PROBLEM TO SOLVE »
Extract all of the entries below and reproduce each one verbatim, changing nothing.

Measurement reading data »
---*---

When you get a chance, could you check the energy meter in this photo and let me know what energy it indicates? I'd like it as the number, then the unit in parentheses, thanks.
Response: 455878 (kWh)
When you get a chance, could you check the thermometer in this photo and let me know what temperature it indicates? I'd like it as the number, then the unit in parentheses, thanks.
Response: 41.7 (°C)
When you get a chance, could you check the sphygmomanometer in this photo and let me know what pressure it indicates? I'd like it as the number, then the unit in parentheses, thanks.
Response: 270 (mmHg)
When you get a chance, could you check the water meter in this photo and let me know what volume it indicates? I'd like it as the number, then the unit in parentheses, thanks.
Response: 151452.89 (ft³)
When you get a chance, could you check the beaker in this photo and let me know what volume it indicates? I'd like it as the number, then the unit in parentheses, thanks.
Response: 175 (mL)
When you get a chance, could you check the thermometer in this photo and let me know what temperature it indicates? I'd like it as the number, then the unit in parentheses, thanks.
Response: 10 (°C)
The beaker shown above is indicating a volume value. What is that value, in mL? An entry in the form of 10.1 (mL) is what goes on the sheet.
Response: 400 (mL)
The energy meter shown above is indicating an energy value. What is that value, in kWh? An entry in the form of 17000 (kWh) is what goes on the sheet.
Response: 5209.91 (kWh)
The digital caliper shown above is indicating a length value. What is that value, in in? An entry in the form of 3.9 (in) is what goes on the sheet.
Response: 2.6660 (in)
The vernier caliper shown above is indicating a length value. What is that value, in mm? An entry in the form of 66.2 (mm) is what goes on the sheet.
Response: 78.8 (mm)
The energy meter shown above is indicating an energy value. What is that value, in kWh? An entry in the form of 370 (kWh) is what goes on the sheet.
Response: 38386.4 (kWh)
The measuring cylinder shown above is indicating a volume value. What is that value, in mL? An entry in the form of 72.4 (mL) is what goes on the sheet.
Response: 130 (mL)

---*---

SOLUTION »
When you get a chance, could you check the energy meter in this photo and let me know what energy it indicates? I'd like it as the number, then the unit in parentheses, thanks.
Response: 455878 (kWh)
When you get a chance, could you check the thermometer in this photo and let me know what temperature it indicates? I'd like it as the number, then the unit in parentheses, thanks.
Response: 41.7 (°C)
When you get a chance, could you check the sphygmomanometer in this photo and let me know what pressure it indicates? I'd like it as the number, then the unit in parentheses, thanks.
Response: 270 (mmHg)
When you get a chance, could you check the water meter in this photo and let me know what volume it indicates? I'd like it as the number, then the unit in parentheses, thanks.
Response: 151452.89 (ft³)
When you get a chance, could you check the beaker in this photo and let me know what volume it indicates? I'd like it as the number, then the unit in parentheses, thanks.
Response: 175 (mL)
When you get a chance, could you check the thermometer in this photo and let me know what temperature it indicates? I'd like it as the number, then the unit in parentheses, thanks.
Response: 10 (°C)
The beaker shown above is indicating a volume value. What is that value, in mL? An entry in the form of 10.1 (mL) is what goes on the sheet.
Response: 400 (mL)
The energy meter shown above is indicating an energy value. What is that value, in kWh? An entry in the form of 17000 (kWh) is what goes on the sheet.
Response: 5209.91 (kWh)
The digital caliper shown above is indicating a length value. What is that value, in in? An entry in the form of 3.9 (in) is what goes on the sheet.
Response: 2.6660 (in)
The vernier caliper shown above is indicating a length value. What is that value, in mm? An entry in the form of 66.2 (mm) is what goes on the sheet.
Response: 78.8 (mm)
The energy meter shown above is indicating an energy value. What is that value, in kWh? An entry in the form of 370 (kWh) is what goes on the sheet.
Response: 38386.4 (kWh)
The measuring cylinder shown above is indicating a volume value. What is that value, in mL? An entry in the form of 72.4 (mL) is what goes on the sheet.
Response: 130 (mL)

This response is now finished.